Sport and the Military: The British Armed Forces 1880-1960.
Ward, Paul
Sport and the Military: The British Armed Forces 1880-1960, by Tony
Mason and Eliza Riedi. Cambridge, Cambridge University Press, 2010. ix,
288 pp. $90.00 US (cloth), $32.00 US (paper).
The Duke of Wellington did not claim that the Battle of Waterloo
was won on the playing fields of Eton, yet, as this book shows, many in
the British armed forces did believe that playing sports made for a more
effective fighting force. Mason and Riedi's detailed and well
researched book explores the role of sport in the military across the
late nineteenth and twentieth centuries. The book is largely
chronological providing a narrative account of the emergence of
organized sport in the British Army, the Royal Navy and the Royal Air
Force.
The first chapter examines the period up to the First World War,
and the authors show how the development of military sport coincided
with a movement to elevate the "moral and intellectual
standard" of Britain's servicemen. The chapter analyzes
boxing, football (soccer), rugby and cricket, among other sports, as
they were played across the services both at home and throughout the
Empire. As Lieutenant G.C. Harrison concluded in 1912, "wherever
there is an English community one can invariably get a game played in a
good sporting spirit" (p. 31). A second chapter reveals differences
between the ranks as it explores officer sports, such as polo,
fox-hunting, and pig-sticking, which showed the continuing hold of the
aristocracy upon important components of the social life of the forces.

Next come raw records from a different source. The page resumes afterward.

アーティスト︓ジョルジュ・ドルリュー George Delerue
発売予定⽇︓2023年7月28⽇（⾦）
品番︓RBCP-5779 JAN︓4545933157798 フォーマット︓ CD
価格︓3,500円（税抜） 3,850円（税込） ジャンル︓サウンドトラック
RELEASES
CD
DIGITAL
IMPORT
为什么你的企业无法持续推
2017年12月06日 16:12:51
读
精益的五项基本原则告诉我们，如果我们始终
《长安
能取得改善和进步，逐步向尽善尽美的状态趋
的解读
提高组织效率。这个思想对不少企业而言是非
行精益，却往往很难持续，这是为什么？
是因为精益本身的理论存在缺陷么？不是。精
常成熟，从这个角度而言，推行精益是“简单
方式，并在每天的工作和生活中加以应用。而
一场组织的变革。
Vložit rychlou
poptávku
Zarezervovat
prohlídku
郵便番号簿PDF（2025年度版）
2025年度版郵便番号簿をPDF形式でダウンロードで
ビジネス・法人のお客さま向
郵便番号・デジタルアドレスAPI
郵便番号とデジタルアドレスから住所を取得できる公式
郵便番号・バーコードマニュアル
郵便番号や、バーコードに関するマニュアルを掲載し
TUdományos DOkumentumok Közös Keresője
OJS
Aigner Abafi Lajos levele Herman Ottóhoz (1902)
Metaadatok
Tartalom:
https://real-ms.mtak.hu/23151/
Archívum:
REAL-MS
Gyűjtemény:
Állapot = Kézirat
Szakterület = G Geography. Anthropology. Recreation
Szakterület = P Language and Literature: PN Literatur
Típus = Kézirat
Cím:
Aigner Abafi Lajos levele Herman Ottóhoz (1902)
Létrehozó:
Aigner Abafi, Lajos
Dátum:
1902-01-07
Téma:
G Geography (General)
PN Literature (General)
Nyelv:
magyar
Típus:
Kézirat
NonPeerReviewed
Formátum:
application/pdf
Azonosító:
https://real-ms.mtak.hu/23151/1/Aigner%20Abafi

"We were hunting five and six days a week," revealed one
officer stationed at Aldershot in the 1880s (p. 52). A government report
in 1902, in the wake of Britain's poor performance in the South
African War, decided that while officers were physically fit, their
intellectual state was less satisfactory. Yet sport continued to be seen
as a way of improving soldiering despite such conclusions and the death
of 36 officers in polo accidents between 1880 and 1914.
Chapter three analyzes sport in the changed circumstances of the
Great War, when the forces were reshaped into a citizen army. At the
same time sport was transformed from spontaneous and improvised into a
compulsory activity for all troops. Matches and tournaments were used
for recruiting purposes and also to relieve the boredom of an army that
spent most of its time away from the front-line. The extent of wartime
sport can be gauged by the employment of six engravers producing medals
for sporting competitions in France alone. The war also brought the
issue of amateurism versus professionalism to the fore, as the officer
corps encouraged the playing of sport for sport's sake, and money
prizes were withdrawn from military competitions. With the return of
peace in 1918, military sport flourished. In 1918 the Army Sport Control
Board was established (with one for the navy formed in 1919 and for the
RAF in 1921). This organization of sport brought an assertion of the
purpose of sport to produce good soldiers according to a public-school
model based on amateurism. While the war had decimated the British
aristocracy, the forces still allowed them a haven in a heartless and
democratic world. Horses continued to be provided to officers even after
the mechanization of the cavalry and the RAF Beagles Association aimed
to have a pack of hounds at every RAF base. Despite the dominance of the
aristocracy, sport also provided an important meeting ground for
soldiers and civilians, as chapter five shows. Soldiers played in front
of civilian crowds, played against and in civilian teams, as well as
performing in civilian competitions as individuals. The Marquis of
Exeter of the Grenadier Guards, for example, won the 400 meter hurdles
at the 1928 Olympics and Sergeant Ferris ran in three Olympic marathons,
winning a silver medal in 1932.
The sixth chapter considers the Second World War and returns to the
theme of sport in a mass army. One major difference with the Great War,
was that most British servicemen were stationed in Britain until the
1944 re-invasion of France and, in this circumstance, sport thrived. It
was then readily exported to theatres of war across the world as
Britain's forces struck out to fight on the road to victory. The
final chapter of the book continues this theme as Britain maintained
conscription into peacetime. Such famous sporting names as Derek
Ibbotson (athletics), Brian Clough (football), and Fred Trueman
(cricket) undertook national service. This seems to have democratized
sport in the armed forces, though the spirit of amateurism remained
paramount.
This is an impressive book based on extensive archival research,
but without becoming too dense. It is filled with real stories of
individual servicemen and a few servicewomen too. It concludes that
there was an awful lot of sport in the British military and that the
forces provided a good home for amateurism. The authors do wear their
arguments very lightly. It is clear that those in control of sport in
the forces believed the claim about Waterloo and the playing fields of
Eton. It is also clear that class continued to matter in the armed
forces, and upper-class identity could be expressed through sporting
practice and success. But non-aristocratic service men also enjoyed
sport and asserted their own agency through its practice. In the wake of
the Second World War, it seems that the armed forces reflected societal
and political changes and it would have been useful for such conclusions
to be related more to developments across wider British society. This in
turn would have enhanced the significance of what is already a very good
book, making it an exercise in social history rather than a study more
narrowly focused in the military history of sport.